Trace would not admit that jealousy was the motive behind his behavior. It was just that things had changed so much these past few years. Felicia was so hell-bent on being an independent career woman, she’d lost touch with what was important to him—a woman who put her home and family first. That’s how it had been in his house growing up, and that’s how he expected it to be in his own household.

“No, I am not jealous of your company. But the truth be known, I am tired of having to compete with Wilcot and Associates for the attention of my wife.”

He is jealous. The confirmation of her suspicions angered Felicia. Why did Trace feel that he needed to compete with her work? Particularly when she was killing herself trying to appease him. She felt like a circus performer, constantly jumping through hoops as he cracked his demanding whip. She wanted to be able to share with him her success and get his opinion when she had problems. Instead of being a source of strength and support, he was behaving like a jealous two-year-old with a new sibling.

“It’s not just my work. You have expectations of me that I can’t fill,” Felicia said.

“You were able to fulfill them when we were first married.”

“We can’t go back there, Trace. We’re not the same people. We both want and need different things.”

“What exactly do you need?”

“To begin with, I need us to be equals, to share our life and our life decisions together. I don’t want to be your little wife anymore. I want to be your partner. I’m a capable, intelligent woman. I have my own mind.”

“I know that. Your mind is one of the things I’m most attracted to.”

“If that’s true, stop treating me like a child. I want you to listen to me, Trace, really listen to me. Stop turning our important conversations into monologues.”

“This isn’t fair. You’re changing course in midstream. For years you’ve expected me to be the one who made the decisions for us, and now you’re complaining as if I’m some kind of dictatorial tyrant.”

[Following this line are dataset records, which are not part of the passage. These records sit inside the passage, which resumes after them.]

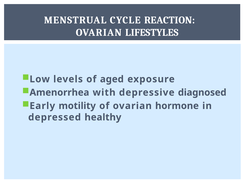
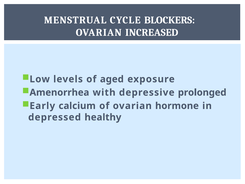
REACTION: REACTION -> BLOCKERS
LIFESTYLES: LIFESTYLES -> INCREASED
diagnosed: diagnosed -> prolonged
motility: motility -> calcium
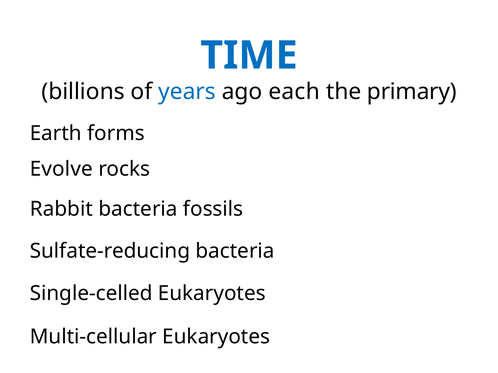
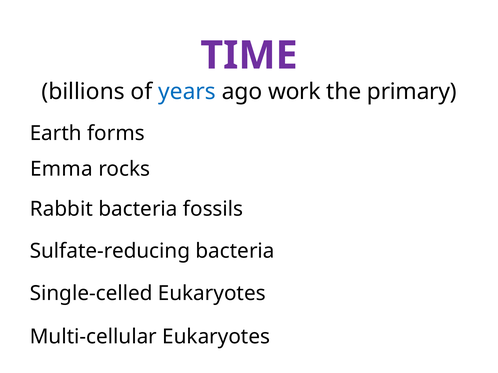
TIME colour: blue -> purple
each: each -> work
Evolve: Evolve -> Emma
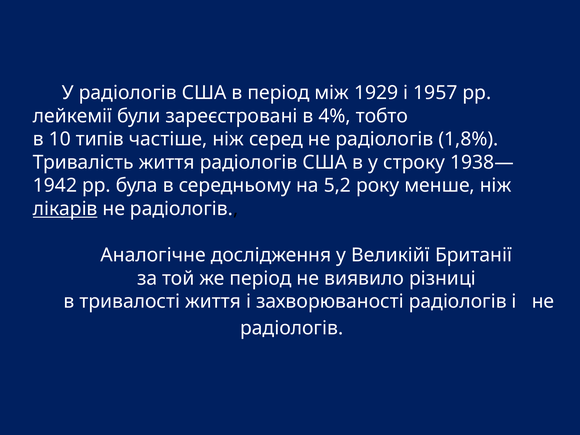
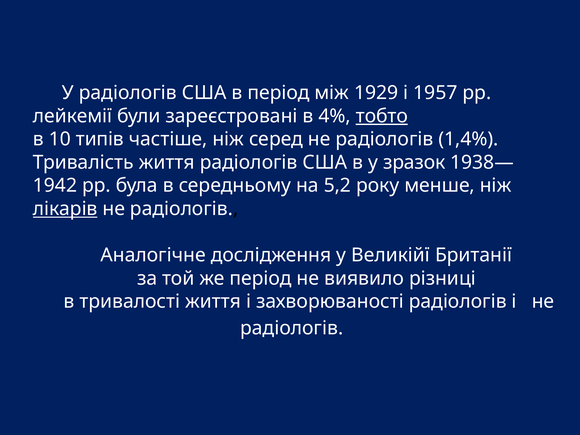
тобто underline: none -> present
1,8%: 1,8% -> 1,4%
строку: строку -> зразок
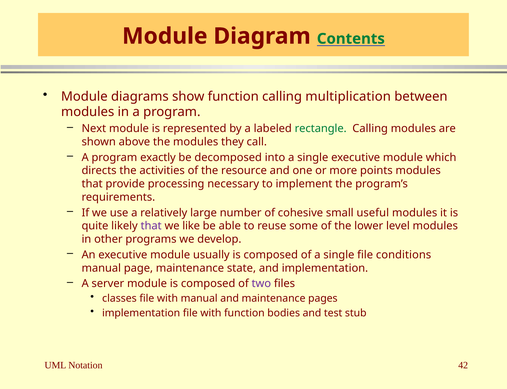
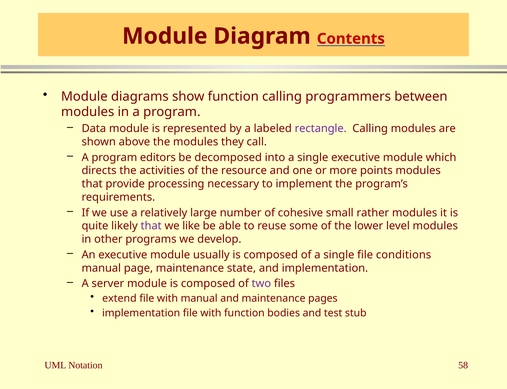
Contents colour: green -> red
multiplication: multiplication -> programmers
Next: Next -> Data
rectangle colour: green -> purple
exactly: exactly -> editors
useful: useful -> rather
classes: classes -> extend
42: 42 -> 58
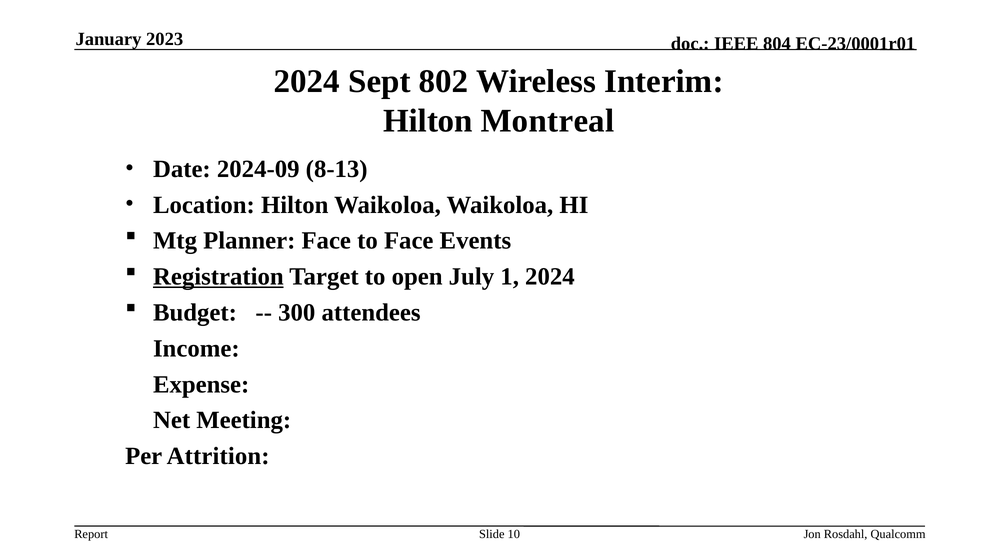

“You’re right. I haven’t been forthright with my feelings in the past. The truth is, I’m not satisfied with simply acquiescing to every decision you make or letting you have the last word, despite how I feel, just to keep the peace.”

“You’re that unhappy?”

“Aren’t you?”

“Not enough to end our marriage.”

“Neither am I, but we need help. I think we should see a marriage counselor. Somebody who will listen to us objectively and help us find our way back to each other.”

“I don’t want some therapist in the middle of my marriage. Let’s give it some time and try working it out on our own.”

Trace was convinced that they didn’t need to seek outside assistance to repair their marriage, but he wasn’t going to kid himself. Getting things back to normal would be no easy task, not when he considered the woman his wife had become.

“Okay, Trace, if you’re really willing to work at it,” Felicia agreed. She had her doubts that they could succeed without help, but she was willing to try. “But this can’t go on indefinitely. If we aren’t able to make some progress on our own in two or three months, we go for counseling. Agreed?”

“Agreed,” he said, squeezing her hand. “Truce?”

“Truce,” Felicia answered with a tentative smile.

“We will make this work, Feli.” Trace was determined to save his marriage. Not only because he loved her, but also because he refused to lose her. Trace Gordon was a man who did not know failure, and he was not about to get acquainted now.